## YOUR GOAL
In the listing below, print exactly the lines between the line holding "Historic Preservation Park" and the line holding "system is split", inclusive, and no more.

○ ○ ○ ○ ○ ○ ○

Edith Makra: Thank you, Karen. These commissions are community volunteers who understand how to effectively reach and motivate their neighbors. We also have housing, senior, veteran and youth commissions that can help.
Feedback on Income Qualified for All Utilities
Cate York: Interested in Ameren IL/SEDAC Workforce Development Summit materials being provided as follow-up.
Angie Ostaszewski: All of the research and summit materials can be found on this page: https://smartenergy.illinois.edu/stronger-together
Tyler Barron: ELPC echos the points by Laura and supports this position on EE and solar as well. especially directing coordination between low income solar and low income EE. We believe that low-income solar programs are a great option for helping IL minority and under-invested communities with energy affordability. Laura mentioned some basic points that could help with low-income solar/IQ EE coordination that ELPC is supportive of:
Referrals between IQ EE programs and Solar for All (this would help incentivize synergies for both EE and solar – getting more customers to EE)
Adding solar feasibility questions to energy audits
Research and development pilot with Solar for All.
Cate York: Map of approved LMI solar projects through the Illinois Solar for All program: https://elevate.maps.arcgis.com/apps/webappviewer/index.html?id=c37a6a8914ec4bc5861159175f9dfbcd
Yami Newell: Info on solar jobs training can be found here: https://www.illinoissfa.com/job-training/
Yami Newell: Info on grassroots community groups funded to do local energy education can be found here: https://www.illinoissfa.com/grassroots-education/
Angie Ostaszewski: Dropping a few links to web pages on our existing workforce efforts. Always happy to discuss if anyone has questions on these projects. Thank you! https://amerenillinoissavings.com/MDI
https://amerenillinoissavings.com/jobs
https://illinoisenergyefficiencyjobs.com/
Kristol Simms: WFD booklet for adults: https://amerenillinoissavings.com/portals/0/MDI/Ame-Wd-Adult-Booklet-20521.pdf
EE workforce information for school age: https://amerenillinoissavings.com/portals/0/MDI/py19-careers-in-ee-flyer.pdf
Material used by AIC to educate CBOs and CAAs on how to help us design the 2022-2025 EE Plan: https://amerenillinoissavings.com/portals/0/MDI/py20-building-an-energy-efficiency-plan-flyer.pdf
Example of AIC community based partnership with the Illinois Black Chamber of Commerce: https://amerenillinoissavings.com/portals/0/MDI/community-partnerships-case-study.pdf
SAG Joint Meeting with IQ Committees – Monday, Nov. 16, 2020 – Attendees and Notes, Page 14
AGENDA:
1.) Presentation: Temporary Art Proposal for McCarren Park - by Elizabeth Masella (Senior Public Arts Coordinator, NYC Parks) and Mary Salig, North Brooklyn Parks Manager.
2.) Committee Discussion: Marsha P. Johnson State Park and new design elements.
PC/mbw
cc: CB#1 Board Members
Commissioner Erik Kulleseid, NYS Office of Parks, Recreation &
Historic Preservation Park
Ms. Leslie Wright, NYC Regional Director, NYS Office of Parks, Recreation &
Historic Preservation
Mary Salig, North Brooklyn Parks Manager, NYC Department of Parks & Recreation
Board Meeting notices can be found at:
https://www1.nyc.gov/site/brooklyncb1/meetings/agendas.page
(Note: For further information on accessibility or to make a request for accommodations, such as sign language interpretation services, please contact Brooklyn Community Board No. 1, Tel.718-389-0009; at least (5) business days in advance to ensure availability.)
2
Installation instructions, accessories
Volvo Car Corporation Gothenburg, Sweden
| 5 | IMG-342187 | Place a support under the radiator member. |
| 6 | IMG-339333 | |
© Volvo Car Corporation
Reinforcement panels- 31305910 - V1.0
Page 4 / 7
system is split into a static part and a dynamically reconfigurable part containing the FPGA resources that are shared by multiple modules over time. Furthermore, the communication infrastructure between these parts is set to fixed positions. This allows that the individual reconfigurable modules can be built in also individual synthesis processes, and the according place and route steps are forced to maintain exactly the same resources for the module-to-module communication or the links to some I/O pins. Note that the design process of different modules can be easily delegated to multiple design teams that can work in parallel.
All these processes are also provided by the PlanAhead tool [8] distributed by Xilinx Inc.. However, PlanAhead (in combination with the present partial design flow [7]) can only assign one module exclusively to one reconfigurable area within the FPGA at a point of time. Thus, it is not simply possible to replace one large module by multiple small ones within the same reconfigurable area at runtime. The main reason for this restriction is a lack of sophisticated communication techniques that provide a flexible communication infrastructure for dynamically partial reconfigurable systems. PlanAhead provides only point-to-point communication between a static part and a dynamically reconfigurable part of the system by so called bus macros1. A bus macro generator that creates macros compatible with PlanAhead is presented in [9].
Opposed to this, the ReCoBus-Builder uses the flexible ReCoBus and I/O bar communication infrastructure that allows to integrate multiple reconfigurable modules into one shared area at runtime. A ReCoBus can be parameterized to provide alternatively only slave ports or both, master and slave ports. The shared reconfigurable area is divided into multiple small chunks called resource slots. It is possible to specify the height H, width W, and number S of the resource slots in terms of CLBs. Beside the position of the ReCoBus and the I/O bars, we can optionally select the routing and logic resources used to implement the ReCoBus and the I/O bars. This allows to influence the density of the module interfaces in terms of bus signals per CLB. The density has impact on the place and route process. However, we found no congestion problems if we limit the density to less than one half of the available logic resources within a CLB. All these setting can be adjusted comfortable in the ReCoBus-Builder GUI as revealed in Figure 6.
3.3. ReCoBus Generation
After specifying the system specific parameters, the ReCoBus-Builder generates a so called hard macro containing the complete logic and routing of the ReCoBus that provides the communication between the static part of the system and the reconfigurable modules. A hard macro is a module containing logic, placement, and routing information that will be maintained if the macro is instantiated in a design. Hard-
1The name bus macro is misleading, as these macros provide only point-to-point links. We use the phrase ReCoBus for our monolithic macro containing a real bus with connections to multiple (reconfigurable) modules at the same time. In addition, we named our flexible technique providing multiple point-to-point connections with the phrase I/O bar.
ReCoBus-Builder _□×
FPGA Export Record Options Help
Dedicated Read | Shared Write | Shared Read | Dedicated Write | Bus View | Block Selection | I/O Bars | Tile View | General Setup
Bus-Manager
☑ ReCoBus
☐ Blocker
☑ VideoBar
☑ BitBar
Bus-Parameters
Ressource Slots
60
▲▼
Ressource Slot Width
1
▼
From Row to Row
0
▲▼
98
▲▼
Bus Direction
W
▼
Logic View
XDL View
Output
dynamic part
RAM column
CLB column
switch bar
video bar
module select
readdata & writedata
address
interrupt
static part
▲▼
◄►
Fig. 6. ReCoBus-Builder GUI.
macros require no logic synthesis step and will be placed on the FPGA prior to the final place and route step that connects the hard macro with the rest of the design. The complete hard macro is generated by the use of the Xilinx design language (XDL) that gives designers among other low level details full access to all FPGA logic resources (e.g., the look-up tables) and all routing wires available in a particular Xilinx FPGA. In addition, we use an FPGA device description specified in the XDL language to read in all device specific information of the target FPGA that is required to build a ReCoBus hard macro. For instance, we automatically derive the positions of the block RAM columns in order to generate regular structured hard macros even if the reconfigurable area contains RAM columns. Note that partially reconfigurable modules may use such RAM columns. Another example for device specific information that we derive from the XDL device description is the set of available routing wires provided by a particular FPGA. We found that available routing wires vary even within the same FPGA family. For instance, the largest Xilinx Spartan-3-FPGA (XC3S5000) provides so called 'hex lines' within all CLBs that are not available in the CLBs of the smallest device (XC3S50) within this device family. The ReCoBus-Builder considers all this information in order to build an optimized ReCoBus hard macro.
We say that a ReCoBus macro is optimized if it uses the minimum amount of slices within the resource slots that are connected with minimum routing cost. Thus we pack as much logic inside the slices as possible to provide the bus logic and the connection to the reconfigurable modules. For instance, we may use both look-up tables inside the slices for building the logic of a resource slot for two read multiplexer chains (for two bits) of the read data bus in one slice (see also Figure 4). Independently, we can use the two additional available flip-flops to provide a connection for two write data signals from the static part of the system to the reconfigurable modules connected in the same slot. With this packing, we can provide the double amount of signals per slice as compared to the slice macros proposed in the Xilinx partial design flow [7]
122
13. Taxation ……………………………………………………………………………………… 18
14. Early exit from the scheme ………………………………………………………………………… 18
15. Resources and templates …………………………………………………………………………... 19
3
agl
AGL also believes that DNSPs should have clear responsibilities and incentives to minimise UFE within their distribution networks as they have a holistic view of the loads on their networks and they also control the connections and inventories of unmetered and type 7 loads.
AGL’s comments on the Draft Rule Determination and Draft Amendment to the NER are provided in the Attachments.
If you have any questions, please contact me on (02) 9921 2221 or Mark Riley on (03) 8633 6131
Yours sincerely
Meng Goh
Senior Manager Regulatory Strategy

○ ○ ○ ○ ○ ○ ○

## SOLUTION TO THIS TASK
Historic Preservation Park
Ms. Leslie Wright, NYC Regional Director, NYS Office of Parks, Recreation &
Historic Preservation
Mary Salig, North Brooklyn Parks Manager, NYC Department of Parks & Recreation
Board Meeting notices can be found at:
https://www1.nyc.gov/site/brooklyncb1/meetings/agendas.page
(Note: For further information on accessibility or to make a request for accommodations, such as sign language interpretation services, please contact Brooklyn Community Board No. 1, Tel.718-389-0009; at least (5) business days in advance to ensure availability.)
2
Installation instructions, accessories
Volvo Car Corporation Gothenburg, Sweden
| 5 | IMG-342187 | Place a support under the radiator member. |
| 6 | IMG-339333 | |
© Volvo Car Corporation
Reinforcement panels- 31305910 - V1.0
Page 4 / 7
system is split into a static part and a dynamically reconfigurable part containing the FPGA resources that are shared by multiple modules over time. Furthermore, the communication infrastructure between these parts is set to fixed positions. This allows that the individual reconfigurable modules can be built in also individual synthesis processes, and the according place and route steps are forced to maintain exactly the same resources for the module-to-module communication or the links to some I/O pins. Note that the design process of different modules can be easily delegated to multiple design teams that can work in parallel.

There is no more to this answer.